Showing posts with label bacchanalia. Show all posts
Showing posts with label bacchanalia. Show all posts

Tuesday, March 15, 2011

Another March Madness - Spring Break

By Chester Campbell

By the time you read this, we’ll be heading down I-65 through Middle Tennessee and the full length of Alabama to Orange Beach, a location that in the recent past was plagued with oily waste from the BP well disaster. That’s all behind us now, we’re told, and we’ll soon know for sure. It’s Spring Break time and we’re taking two grandsons aged ten and thirteen. It should be an interesting week.

We took the same two on a trip to Branson, Missouri in December a year ago. That one brought a pair of mini-disasters. We had just crossed the Mississippi River on the way to Branson when the younger boy sounded like he had suddenly exploded in the back seat. We were traveling along a levee and had no room to pull off and park until he had filled a plastic grocery bag with the detritus of car sickness.
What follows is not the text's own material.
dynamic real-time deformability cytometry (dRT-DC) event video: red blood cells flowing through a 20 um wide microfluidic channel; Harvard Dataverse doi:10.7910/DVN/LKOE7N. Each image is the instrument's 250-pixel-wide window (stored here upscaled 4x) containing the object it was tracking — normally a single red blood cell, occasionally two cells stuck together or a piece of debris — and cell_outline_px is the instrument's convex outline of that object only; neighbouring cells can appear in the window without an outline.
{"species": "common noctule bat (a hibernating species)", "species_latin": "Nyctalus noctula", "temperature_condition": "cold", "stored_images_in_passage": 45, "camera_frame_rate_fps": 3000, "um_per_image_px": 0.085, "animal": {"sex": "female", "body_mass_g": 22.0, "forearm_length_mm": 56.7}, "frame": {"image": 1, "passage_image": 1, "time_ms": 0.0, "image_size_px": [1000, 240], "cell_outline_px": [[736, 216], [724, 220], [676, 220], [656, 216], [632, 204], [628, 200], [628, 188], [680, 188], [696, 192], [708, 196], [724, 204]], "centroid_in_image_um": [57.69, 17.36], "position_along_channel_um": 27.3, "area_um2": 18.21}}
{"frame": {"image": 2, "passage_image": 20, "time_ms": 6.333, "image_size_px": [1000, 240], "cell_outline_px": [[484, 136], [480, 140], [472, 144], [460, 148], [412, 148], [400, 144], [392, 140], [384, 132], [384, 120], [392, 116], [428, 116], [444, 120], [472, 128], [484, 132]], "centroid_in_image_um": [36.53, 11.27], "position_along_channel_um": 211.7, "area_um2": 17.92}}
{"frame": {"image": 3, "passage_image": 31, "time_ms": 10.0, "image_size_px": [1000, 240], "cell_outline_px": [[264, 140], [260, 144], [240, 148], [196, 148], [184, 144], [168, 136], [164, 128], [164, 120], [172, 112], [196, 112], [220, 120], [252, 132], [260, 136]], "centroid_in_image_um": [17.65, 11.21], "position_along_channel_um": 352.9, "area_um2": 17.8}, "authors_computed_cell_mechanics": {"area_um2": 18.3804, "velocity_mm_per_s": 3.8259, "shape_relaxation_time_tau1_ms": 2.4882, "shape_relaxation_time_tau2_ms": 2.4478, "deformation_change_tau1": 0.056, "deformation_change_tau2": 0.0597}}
Sarah had to get out in the freezing cold and clean him up with a bottle of water. Fortunately, we found a service station a short distance away to finish the job. But that was only half the story. On the return trip, the older boy pulled the same trick, though it was apparently from something he’d eaten. Needless to say, we’re looking forward to better times ahead.

According to a website called CoolestSpringBreak.com, the annual spring phenomenon dates back to the ancient Greek and Roman spring bacchanalia during which the younger set spent days drinking and dancing and indulging in the inevitable. The modern history began in the mid-thirties when a college swimming coach took his team to Fort Lauderdale to practice in the first Olympic-size pool in the state.

The practice of college swimmers gathering in Fort Lauderdale during late winter ballooned, and continued during World War II, though I’m sure on a more modest basis. After the war, though, it grew rapidly, numbering 15,000 students by 1953. Over the next decade it changed from a swimming exercise to a beach party and attracted 50,000 students by 1961. The rest, as they say, is history.

Since my classmates in the late 1940’s weren’t swimmers, we never made it to Fort Lauderdale. By the late sixties the Spring Breakers had begun their shift to Daytona Beach. I was way ahead of them on that score, however. In 1950 I joined a few colleagues from The Knoxville Journal staff on a spring trek to Daytona Beach. Some brought wives, but I was among the singles. We had a few student nurses from Knoxville General Hospital along, one I was dating and later married.

Though we’ll be staying at a beachfront hotel at Orange Beach on the current trip, we’ll spend some time in Pensacola, a few miles into nearby Florida. Pensacola Beach always swarms with Spring Break crowds. We’ll give our two wards plenty of beach time, but I doubt they’ll be terribly interested in the bikini babes. We plan to take them to the Museum of Naval Aviation at Pensacola NAS and watch the Blue Angels do a little practice at the airfield.

We’ll bore them unmercifully while I do a signing at the Pensacola Southwest Branch Library on Gulf Beach Highway Thursday afternoon and again Saturday at Barnes & Noble in Spanish Fort, Alabama. I’m sure we’ll indulge in more exciting things yet to be determined. All I ask is that everyone keep his tummy contents on hold.